When I was in my 20s I was much tougher. Two of my former students (both in their 40s now!!!) have joked with me recently about times I sent them home, one time each, for not practicing.
On both occasions I told them: "Come back next week when you have practiced."
And both told me they are very glad I did it. It taught them a lesson.
But these days I *try* to make my points more subtly. Two days ago, I think, a six year-old told me that he didn't want to do what I told him to do first. All my students use a keyboard chart, mine, and they have to play through one piece without it, saying every note name. It is my way of testing to make sure that they are absorbing the note names. I tell them that the chart is "training wheels" and we have to get rid of those "training wheels" as soon as possible.
So while I am working ahead, with the chart, I review every page, one by one, from the beginning, with OUT the chart and with counting. I then push to "catch up" to the front of the book, which I am creating in each lesson with my own materials, until all old pages have been covered, note reading is solid, counting is solid.

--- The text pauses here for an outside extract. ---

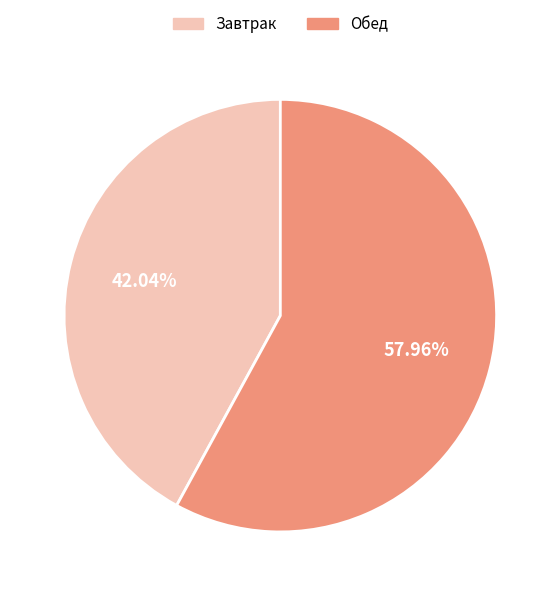

What is the majority slice?

Обед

So when the six year-old said he didn't want to do the page with the notes, as I asked him to, and his mother (part of the lesson) said she hasn't been doing it because he "resists", I told him:
"You don't have to do the notes if you don't want to. But you will have to work with another teacher."
I smiled. But I was totally serious!
Some things are not negotiable. Some things CAN'T be negotiable, and if we don't hold our ground now, we don't have a chance of teaching in a productive way, ever.